Note: See the end of this post for an update
Posted on 10 Aug
Google recently split Photos off of the lumbering, zombied body of Google+ into a pretty slick Service. The iOS app worked great, uploading everything, storage was easy to stay under caps, the algorithms creating some interesting Stories. I was a happy user of a set-it-and-forget-it variety.
Until today.
Today, I logged into Gmail normally and saw 5 new notifications in the Google bell. Odd, I do have a Google+ account but on no day before have I had that much activity. I clicked the notification icon and see 5 new Stories for me to review from Photos. Still thought that was odd, but I did upload a bunch of old photos a couple of weeks ago, maybe the system finally got around to combing through them. My last name starts with “V” so I’m used to getting chosen late based on the alphabet (something I realize is funnier tonight than it would have been this morning).

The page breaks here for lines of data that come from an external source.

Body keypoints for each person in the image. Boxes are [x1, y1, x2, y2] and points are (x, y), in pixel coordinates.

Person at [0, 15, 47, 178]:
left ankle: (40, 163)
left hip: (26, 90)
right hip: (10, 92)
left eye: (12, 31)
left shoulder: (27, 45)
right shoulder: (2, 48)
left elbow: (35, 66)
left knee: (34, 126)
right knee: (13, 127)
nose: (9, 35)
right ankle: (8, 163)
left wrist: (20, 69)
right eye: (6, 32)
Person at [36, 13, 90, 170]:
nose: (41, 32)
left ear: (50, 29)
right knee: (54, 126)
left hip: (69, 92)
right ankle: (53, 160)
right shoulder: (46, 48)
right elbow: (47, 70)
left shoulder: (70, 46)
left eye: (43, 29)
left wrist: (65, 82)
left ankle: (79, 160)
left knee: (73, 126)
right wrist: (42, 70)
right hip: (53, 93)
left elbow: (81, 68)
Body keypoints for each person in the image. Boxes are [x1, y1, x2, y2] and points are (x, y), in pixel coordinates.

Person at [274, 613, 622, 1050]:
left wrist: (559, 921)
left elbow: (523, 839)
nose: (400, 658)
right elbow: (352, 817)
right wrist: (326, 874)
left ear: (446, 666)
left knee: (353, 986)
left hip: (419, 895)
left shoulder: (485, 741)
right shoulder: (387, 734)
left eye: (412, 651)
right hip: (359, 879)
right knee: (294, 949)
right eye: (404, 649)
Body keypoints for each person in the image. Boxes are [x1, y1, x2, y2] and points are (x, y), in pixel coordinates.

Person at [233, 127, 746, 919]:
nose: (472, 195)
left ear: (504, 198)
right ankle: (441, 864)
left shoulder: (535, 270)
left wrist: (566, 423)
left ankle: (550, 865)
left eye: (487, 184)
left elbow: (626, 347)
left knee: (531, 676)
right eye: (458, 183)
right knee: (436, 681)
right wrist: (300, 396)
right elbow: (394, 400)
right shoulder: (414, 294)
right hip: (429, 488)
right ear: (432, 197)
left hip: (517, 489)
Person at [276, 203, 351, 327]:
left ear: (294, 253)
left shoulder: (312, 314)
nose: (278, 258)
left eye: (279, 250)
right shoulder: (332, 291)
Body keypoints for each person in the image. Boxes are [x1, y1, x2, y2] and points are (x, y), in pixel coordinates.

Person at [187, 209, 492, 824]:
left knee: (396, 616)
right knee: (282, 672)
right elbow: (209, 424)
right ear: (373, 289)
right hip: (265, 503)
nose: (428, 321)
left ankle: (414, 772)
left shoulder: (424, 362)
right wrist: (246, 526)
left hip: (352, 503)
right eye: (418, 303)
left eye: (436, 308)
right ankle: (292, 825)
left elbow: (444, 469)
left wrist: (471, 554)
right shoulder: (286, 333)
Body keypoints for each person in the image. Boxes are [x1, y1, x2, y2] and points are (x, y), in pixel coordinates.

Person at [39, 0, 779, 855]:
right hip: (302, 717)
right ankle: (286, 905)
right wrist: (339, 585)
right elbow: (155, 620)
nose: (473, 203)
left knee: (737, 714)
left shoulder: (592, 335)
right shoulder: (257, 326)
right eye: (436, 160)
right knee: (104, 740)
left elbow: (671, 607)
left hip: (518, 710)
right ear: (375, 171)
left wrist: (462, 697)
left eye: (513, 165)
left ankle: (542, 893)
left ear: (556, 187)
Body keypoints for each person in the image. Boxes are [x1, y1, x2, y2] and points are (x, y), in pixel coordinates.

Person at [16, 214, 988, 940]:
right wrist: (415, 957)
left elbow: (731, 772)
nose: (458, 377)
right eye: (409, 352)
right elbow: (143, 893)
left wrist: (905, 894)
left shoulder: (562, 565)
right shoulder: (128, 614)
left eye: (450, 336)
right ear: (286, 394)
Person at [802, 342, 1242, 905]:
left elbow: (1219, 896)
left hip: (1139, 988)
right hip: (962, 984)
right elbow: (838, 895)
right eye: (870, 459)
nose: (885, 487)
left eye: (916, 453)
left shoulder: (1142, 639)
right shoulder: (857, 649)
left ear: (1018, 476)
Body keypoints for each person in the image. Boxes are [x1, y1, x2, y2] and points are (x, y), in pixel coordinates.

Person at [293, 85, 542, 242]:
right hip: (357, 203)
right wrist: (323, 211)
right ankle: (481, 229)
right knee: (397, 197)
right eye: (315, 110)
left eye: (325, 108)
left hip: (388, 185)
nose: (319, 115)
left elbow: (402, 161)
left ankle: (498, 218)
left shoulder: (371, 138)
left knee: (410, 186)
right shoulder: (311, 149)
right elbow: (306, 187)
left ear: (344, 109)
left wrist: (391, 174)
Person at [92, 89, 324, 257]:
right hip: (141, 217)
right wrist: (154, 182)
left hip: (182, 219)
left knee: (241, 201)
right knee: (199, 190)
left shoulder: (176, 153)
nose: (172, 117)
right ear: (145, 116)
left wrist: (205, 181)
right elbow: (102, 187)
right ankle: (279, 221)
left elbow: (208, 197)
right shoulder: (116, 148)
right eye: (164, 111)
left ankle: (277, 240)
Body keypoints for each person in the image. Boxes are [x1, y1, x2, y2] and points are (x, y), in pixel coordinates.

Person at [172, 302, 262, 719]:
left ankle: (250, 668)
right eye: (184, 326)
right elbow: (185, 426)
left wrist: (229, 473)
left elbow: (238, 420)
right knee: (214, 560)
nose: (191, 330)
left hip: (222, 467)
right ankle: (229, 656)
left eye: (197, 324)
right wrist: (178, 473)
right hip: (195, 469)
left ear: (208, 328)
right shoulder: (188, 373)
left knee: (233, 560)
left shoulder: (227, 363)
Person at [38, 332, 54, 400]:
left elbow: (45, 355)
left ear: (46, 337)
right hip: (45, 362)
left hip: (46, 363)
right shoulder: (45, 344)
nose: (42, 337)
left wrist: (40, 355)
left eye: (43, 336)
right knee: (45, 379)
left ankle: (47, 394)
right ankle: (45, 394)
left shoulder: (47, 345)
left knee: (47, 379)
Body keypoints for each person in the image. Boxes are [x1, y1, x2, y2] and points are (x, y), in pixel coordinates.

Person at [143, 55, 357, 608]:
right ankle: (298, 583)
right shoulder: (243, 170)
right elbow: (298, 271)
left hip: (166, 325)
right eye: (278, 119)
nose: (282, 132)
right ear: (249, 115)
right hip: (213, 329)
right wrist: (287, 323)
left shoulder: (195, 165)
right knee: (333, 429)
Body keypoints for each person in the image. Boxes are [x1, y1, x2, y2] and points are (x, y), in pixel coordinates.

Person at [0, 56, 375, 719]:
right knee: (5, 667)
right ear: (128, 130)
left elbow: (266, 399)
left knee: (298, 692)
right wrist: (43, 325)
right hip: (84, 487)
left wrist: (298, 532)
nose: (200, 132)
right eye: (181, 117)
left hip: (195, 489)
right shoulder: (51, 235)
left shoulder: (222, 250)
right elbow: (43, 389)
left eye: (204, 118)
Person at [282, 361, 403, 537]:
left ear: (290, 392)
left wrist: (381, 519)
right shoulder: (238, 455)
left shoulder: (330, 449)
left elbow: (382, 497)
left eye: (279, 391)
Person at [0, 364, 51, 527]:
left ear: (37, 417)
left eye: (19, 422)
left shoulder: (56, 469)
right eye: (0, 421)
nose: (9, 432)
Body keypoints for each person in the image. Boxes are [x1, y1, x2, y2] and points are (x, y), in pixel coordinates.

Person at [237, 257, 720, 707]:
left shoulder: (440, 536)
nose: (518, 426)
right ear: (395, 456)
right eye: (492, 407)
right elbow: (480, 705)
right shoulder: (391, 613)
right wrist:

And then it got weird. The first Story was a trip to Lake Tahoe. I have never been to Lake Tahoe, certainly never been in a proximity close enough to take pictures of the town. There are pictures of people I don’t know. There are photos from someone else’s vacation. And these photos are tagged as one of my Stories.
I click the next one, “A Trip to Watertown and Chelsea, MI”. I get a little nervous as I just moved from Chelsea, MI. I have never been to Watertown, MN, certainly not the Mayer Primary School being pictured in the Story. And then I hit the moment when Google lost my trust. The Story transitioned from someone else’s photos from Watertown to my photos taken in Chelsea, MI years ago. The Story showed a trip from Minnesota to Chelsea.
Then I clicked in my photo stream. And there were more of someone else’s photos. Lots of them: scans of old Polaroids, photos from a trip somewhere tropical, hotel rooms and restaurants I’d never been in.
Two stories have disappeared, but three Stories remain. All of them mix someone else’s photos with mine, including our pets.
So, I am now a paying customer of Dropbox, having exported all my photos from Google and transferred them to Dropbox. Now comes the decision of whether I leave the rest of Google’s ecosystem. I am having a really, really hard time trusting my data to Google right now (and yes, I know the privacy/data ownership/blah blah blah argument you’re about to make). If Google can’t get something as simple as keeping my photos separate from someone else’s, I feel like I need to move away.
EDIT (11 Aug)
Props to David from the Photos team for reaching out about my issue. They haven’t found the source of the problem, but they are looking into it. I won’t be going back to Photos, but I do want to credit the team for taking my random complaints seriously.